C'est à Khartoum que les combats entre l'armée et les forces paramilitaires de soutien rapide sont les plus violents. Ils ont entraîné la fermeture de l'aéroport et des banques, des coupures d'électricité et l'arrêt des transports maritimes, les hommes armés ayant pillé des bureaux, des usines et des entrepôts.

Les devises étrangères provenant des exportations, en particulier du commerce de l'or à Dubaï qui représente 2 milliards de dollars, sont vitales pour le Soudan appauvri qui doit importer du carburant, du blé, des médicaments et de la nourriture alors qu'il est confronté à une catastrophe humanitaire.

Les combats ont déjà fait des centaines de morts et poussé 850 000 personnes à quitter leur foyer. Les problèmes commerciaux ne feront qu'exacerber cette misère dans un pays où un quart de la population dépendait de l'aide alimentaire avant même que les combats n'éclatent le mois dernier.

Les exportations légales d'or vers Dubaï se sont complètement arrêtées parce qu'elles dépendent des expéditions aériennes et que l'espace aérien soudanais a été fermé à la plupart des vols, a déclaré un importateur d'or dans l'émirat.

"Cela signifie qu'il n'y aura pas de recettes pour importer des produits de base essentiels, ce qui entraînera la chute de la livre", a-t-il ajouté. Lui et d'autres négociants ont parlé à Reuters sous le couvert de l'anonymat pour évoquer les pertes commerciales et matérielles.

Dubaï a longtemps servi de plaque tournante pour les exportateurs soudanais, les sanctions économiques ayant isolé les entreprises soudanaises et rendu difficiles les transactions avec l'étranger.

Ceux qui sont restés à Khartoum, le centre d'affaires du pays, sont confrontés à des pannes des services publics de base, à la diminution des liquidités et des réserves alimentaires, ainsi qu'à la montée en flèche des prix des carburants.

"Tout ce qui passe par Khartoum est impossible", a déclaré un agent maritime, notant que les banques ont été pillées et que les systèmes bancaires et douaniers centralisés sont en panne, seuls les dépôts et les retraits étant possibles dans les périphéries.

La navigation commerciale via Port-Soudan, la principale plaque tournante maritime, s'est également complètement arrêtée, a déclaré un responsable du port, les principales compagnies maritimes ayant suspendu les nouvelles réservations.

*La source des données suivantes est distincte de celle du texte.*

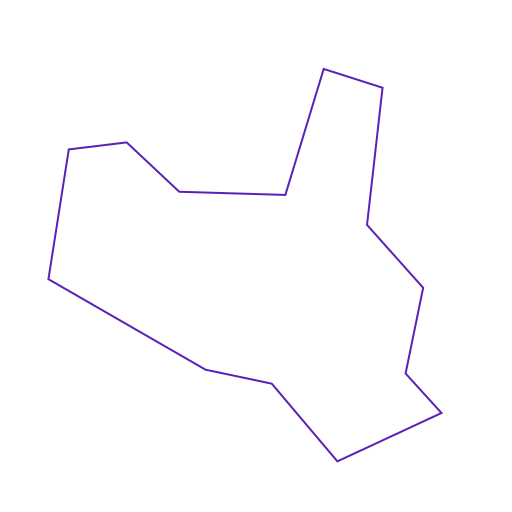 outline of Fergana city, Ferghana, Uzbekistan, rotated 187°
{"feature_id": "79887680B52321906088540", "entity_name": "Fergana city", "entity_type": "district", "adm_level": 2, "iso_a3": "UZB", "parent_name": "Uzbekistan", "parent_adm1": "Ferghana", "projection": "albers", "projection_center": [71.796, 40.393], "detail": "fine", "context": "isolated", "style": "outline", "palette": "violet", "viewbox_px": 512, "rotation_deg": 187, "n_neighbors": 0, "source": "geoboundaries", "source_scale": "gbopen_adm2", "svg_char_len": 342}
<svg xmlns="http://www.w3.org/2000/svg" viewBox="0 0 512 512"><g transform="rotate(187 256 256)"><path d="M459.2,207.7L292.2,137.0L224.8,131.2L150.2,62.1L52.8,122.8L93.2,157.6L86.2,244.8L149.6,300.4L150.9,438.4L211.6,449.9L234.3,320.2L340.0,310.4L398.2,353.0L454.8,339.0L459.2,207.7Z" fill="none" stroke="#5b21b6" stroke-width="2"/></g></svg>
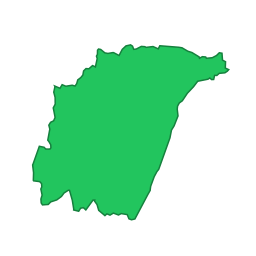 the district of Naranjito, Puerto Rico, rotated 194°
{"feature_id": "32010507B80614899484924", "entity_name": "Naranjito", "entity_type": "district", "adm_level": 2, "iso_a3": "PRI", "parent_name": "Puerto Rico", "parent_adm1": "", "projection": "equal_earth", "projection_center": [-66.251, 18.288], "detail": "fine", "context": "isolated", "style": "filled", "palette": "green", "viewbox_px": 256, "rotation_deg": 194, "n_neighbors": 0, "source": "geoboundaries", "source_scale": "gbopen_adm2", "svg_char_len": 1806}
<svg xmlns="http://www.w3.org/2000/svg" viewBox="0 0 256 256"><g transform="rotate(194 128 128)"><path d="M99.3,41.4L92.7,68.1L91.4,72.8L91.6,74.2L91.9,77.0L90.8,87.1L89.4,92.7L88.2,95.3L87.2,105.3L84.9,128.6L85.3,136.5L83.8,141.2L82.4,151.8L84.8,158.2L85.2,161.2L84.3,164.7L81.9,167.5L78.8,176.1L74.4,183.9L71.7,190.2L62.2,194.7L60.8,196.3L58.6,195.2L56.6,195.8L56.7,200.0L54.5,200.5L52.7,203.1L47.3,205.0L45.4,207.1L44.4,209.0L48.1,209.7L49.4,215.9L52.7,216.7L54.9,223.3L57.6,223.1L59.7,219.7L63.2,216.6L68.8,214.6L69.8,215.7L73.1,215.2L75.5,213.0L76.2,214.2L84.2,216.7L88.6,217.0L95.0,218.9L98.4,218.6L117.0,215.5L117.8,212.1L123.4,213.1L130.0,210.6L131.3,211.0L134.8,210.4L139.1,206.6L141.5,205.7L143.4,208.5L145.6,209.3L149.8,207.2L152.6,202.9L154.2,196.2L160.0,197.6L160.7,197.6L165.5,195.5L168.6,195.3L173.5,197.6L175.7,197.5L176.4,196.1L175.5,192.0L176.0,190.1L174.7,188.0L174.4,179.4L177.5,180.0L180.3,176.0L183.1,175.5L184.9,172.6L184.6,168.5L186.0,165.5L188.4,162.5L188.5,158.7L189.5,155.9L192.5,156.0L198.4,153.5L202.4,154.1L203.6,150.1L209.3,151.0L208.9,150.5L208.7,144.8L206.1,140.0L204.4,133.5L205.4,129.4L204.0,126.5L201.3,120.6L201.9,117.0L204.5,114.8L205.5,111.6L203.6,108.0L202.9,96.8L201.5,95.7L198.9,93.0L198.0,90.1L198.7,88.6L202.8,87.7L204.7,89.0L209.6,88.8L211.4,70.1L211.6,69.1L208.8,61.7L207.2,54.3L206.8,53.9L200.7,54.6L198.4,53.1L197.4,50.0L197.8,47.7L195.1,42.1L195.3,38.0L194.1,34.3L192.4,32.7L186.9,34.5L185.1,37.6L179.7,41.0L176.0,45.5L174.3,49.5L170.8,53.2L169.7,53.4L164.6,44.5L161.0,36.1L160.9,35.3L155.7,35.3L154.6,38.7L152.0,39.9L149.1,38.3L144.5,49.6L142.8,50.0L142.8,49.0L139.5,46.2L136.5,41.0L129.2,37.4L127.7,39.6L124.4,39.1L121.6,41.9L116.2,41.3L113.9,43.3L107.8,43.8L105.1,40.1L102.4,39.8L99.3,41.4Z" fill="#22c55e" stroke="#15803d" stroke-width="1.5"/></g></svg>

Le ministre soudanais des finances, Jibril Ibrahim, a déclaré que le gouvernement, les autorités portuaires et bancaires de Port-Soudan s'efforçaient de résoudre le problème.

"Nous rassurons le public : les marchandises circuleront normalement, il n'y aura pas de pénurie de marchandises en raison de transactions financières complexes", a-t-il déclaré, sans aborder la question de l'absence d'activité maritime.

UN POTENTIEL GASPILLÉ

L'année dernière, le déficit commercial du Soudan s'est élevé à 6,7 milliards de dollars, et les réformes destinées à attirer les financements étrangers ont entraîné une chute rapide de la livre, tandis que l'inflation atteignait l'un des niveaux les plus élevés au monde.

Les investisseurs ont élaboré des plans pour de nouveaux projets, en particulier dans le domaine de l'agriculture, afin d'exploiter les vastes terres arables inexploitées du Soudan et d'étendre la transformation pour diversifier les exportations au-delà des produits bruts.

"Si la guerre se poursuit, les entreprises soudanaises seront complètement évincées du marché de la viande car les importateurs n'attendront pas", a déclaré un exportateur de viande, qui a ajouté que l'occasion de passer du bétail à la viande de boucherie était désormais perdue.

L'Égypte, l'un des principaux importateurs de bétail soudanais, a déjà déclaré qu'elle envisageait de diversifier ses sources d'importation.

À plus long terme, les dommages causés à la principale zone industrielle du pays, dans la région voisine de Bahri, où de grandes usines ont été incendiées ou pillées, entraveront les tentatives de redressement.

"Si la guerre prend fin, les secteurs privé et industriel auront besoin de beaucoup de temps et de soutien pour revenir à la situation antérieure", a déclaré un négociant en sésame, graines oléagineuses et sucre dont l'entreprise a enregistré des pertes quotidiennes en raison de contrats non honorés, d'entrepôts pillés et d'infrastructures de transformation endommagées.

Les résidents soudanais ont déclaré que la police était absente, et les deux parties se sont accusées mutuellement de participer aux pillages.